(TASK GOAL): Find every line in the records below that contains the string "family", and copy each one in full. Case counts.

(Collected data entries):
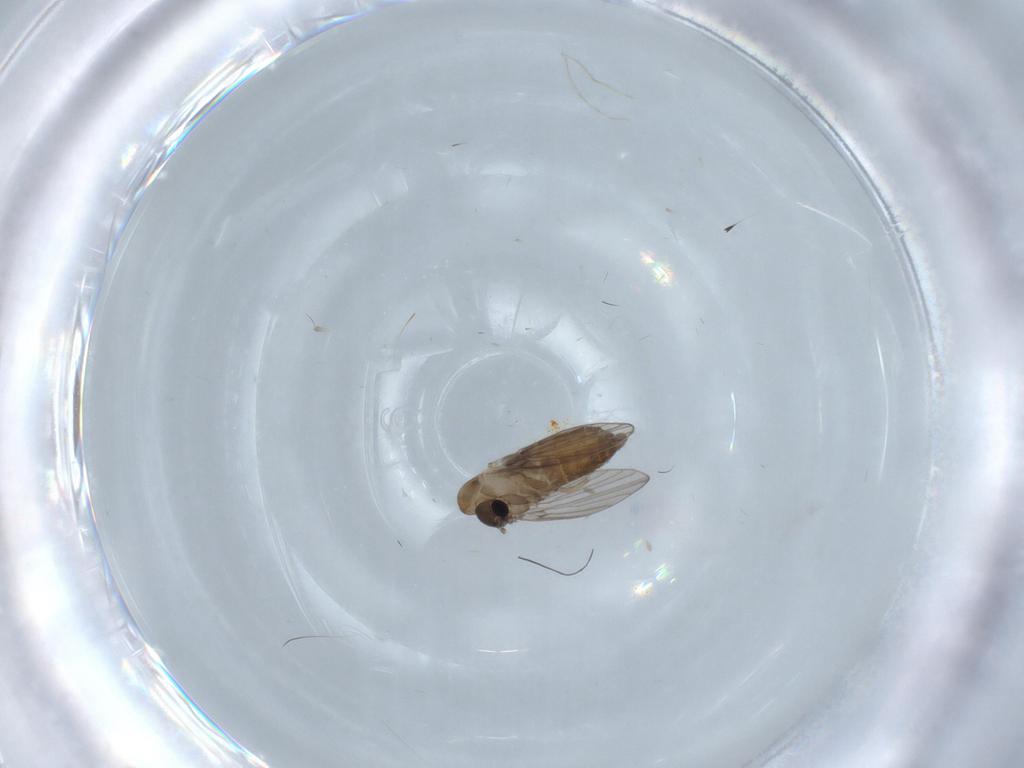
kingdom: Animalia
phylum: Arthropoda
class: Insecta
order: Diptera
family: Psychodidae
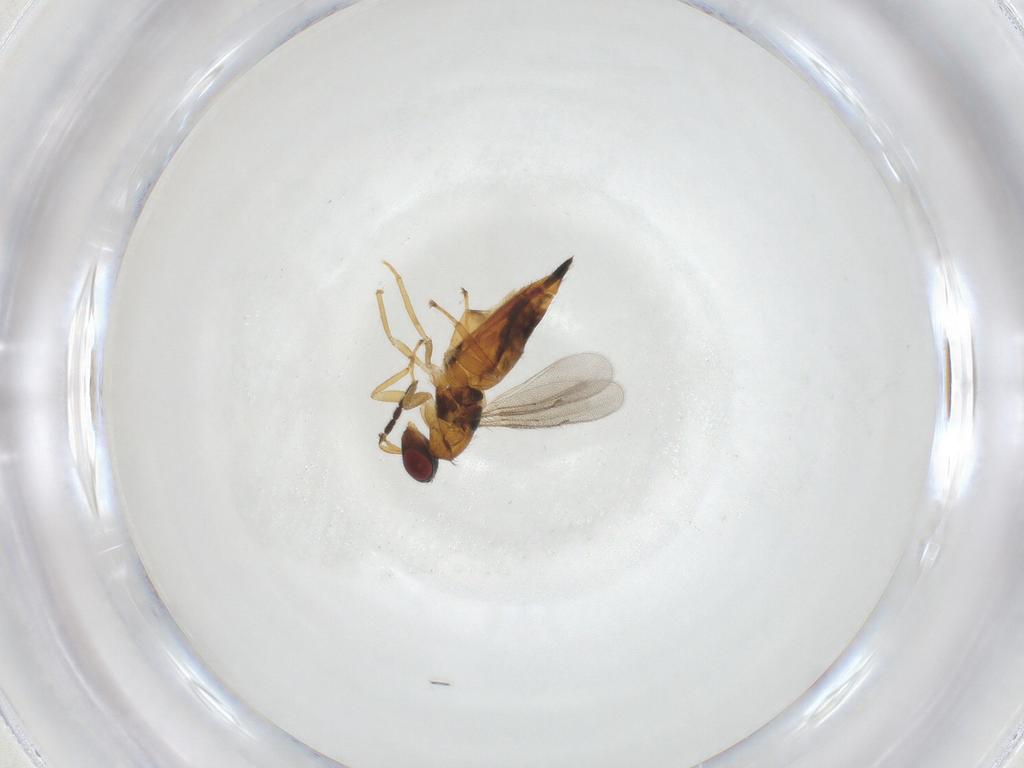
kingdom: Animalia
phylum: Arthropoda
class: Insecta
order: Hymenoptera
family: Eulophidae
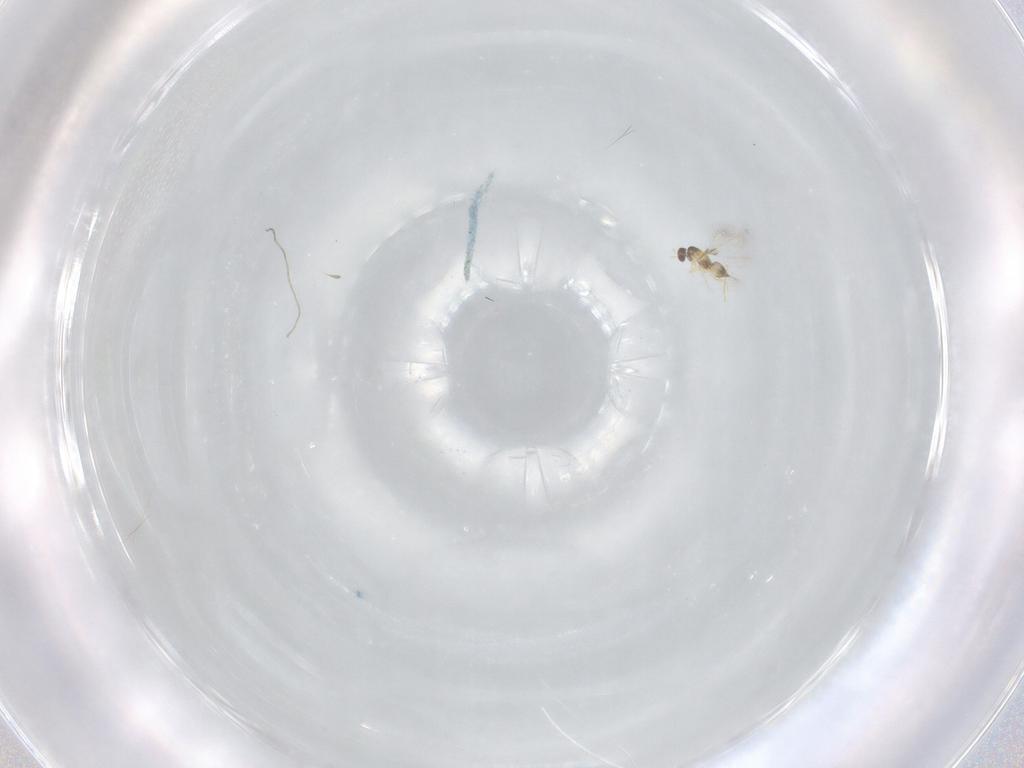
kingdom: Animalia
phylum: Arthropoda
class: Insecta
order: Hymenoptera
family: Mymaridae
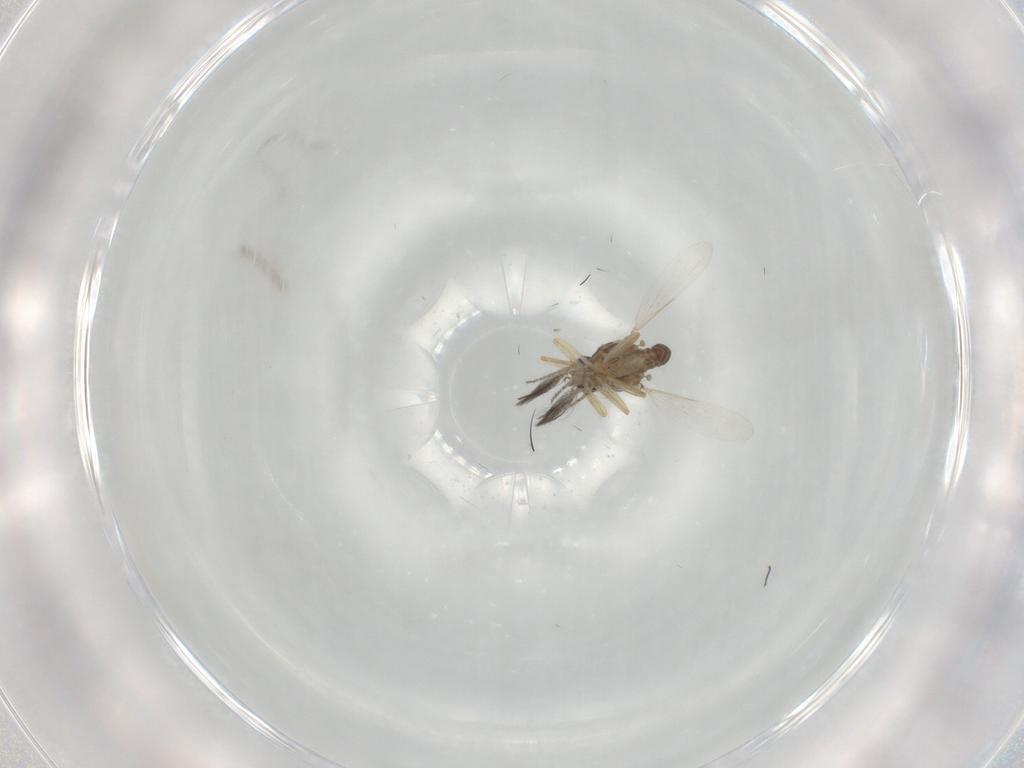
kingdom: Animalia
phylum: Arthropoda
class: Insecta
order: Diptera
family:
---
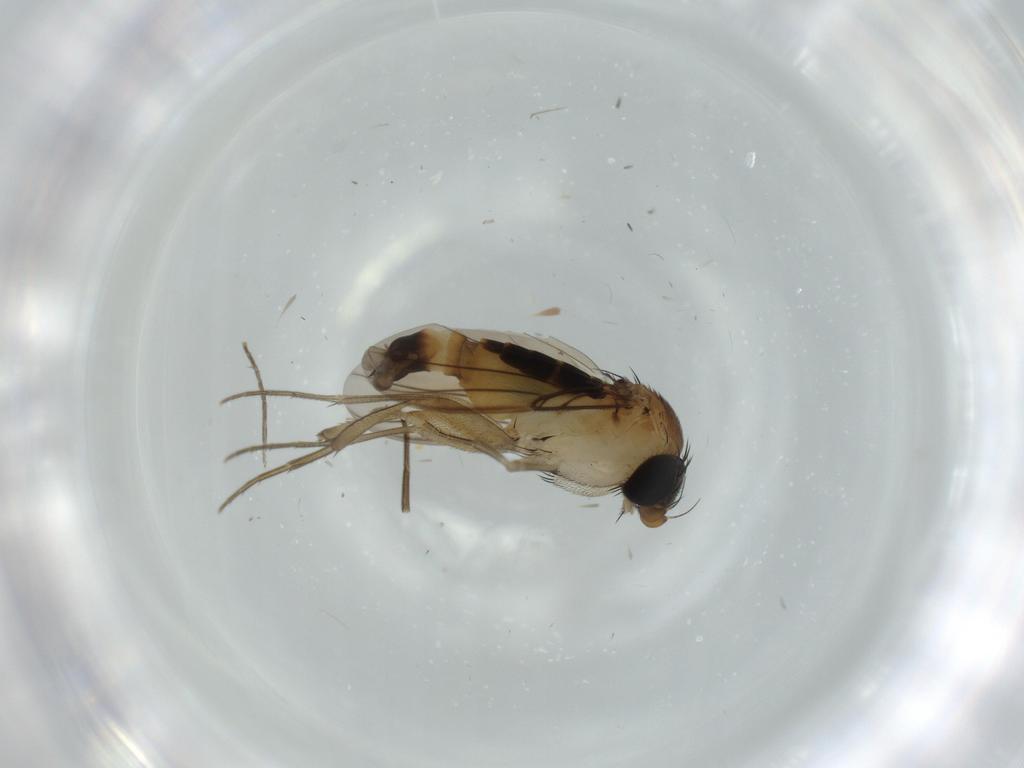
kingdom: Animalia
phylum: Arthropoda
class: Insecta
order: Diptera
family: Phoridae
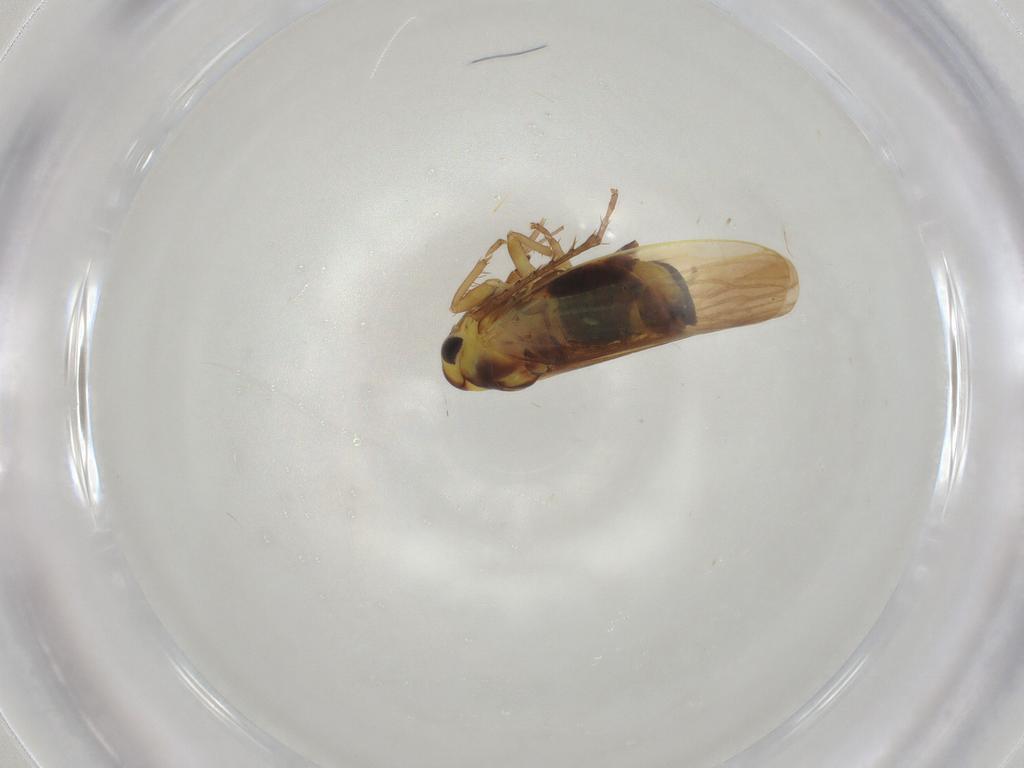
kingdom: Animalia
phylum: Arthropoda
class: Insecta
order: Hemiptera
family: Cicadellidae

(EXERCISE SOLUTION):
family: Psychodidae
family: Eulophidae
family: Mymaridae
family:
family: Phoridae
family: Cicadellidae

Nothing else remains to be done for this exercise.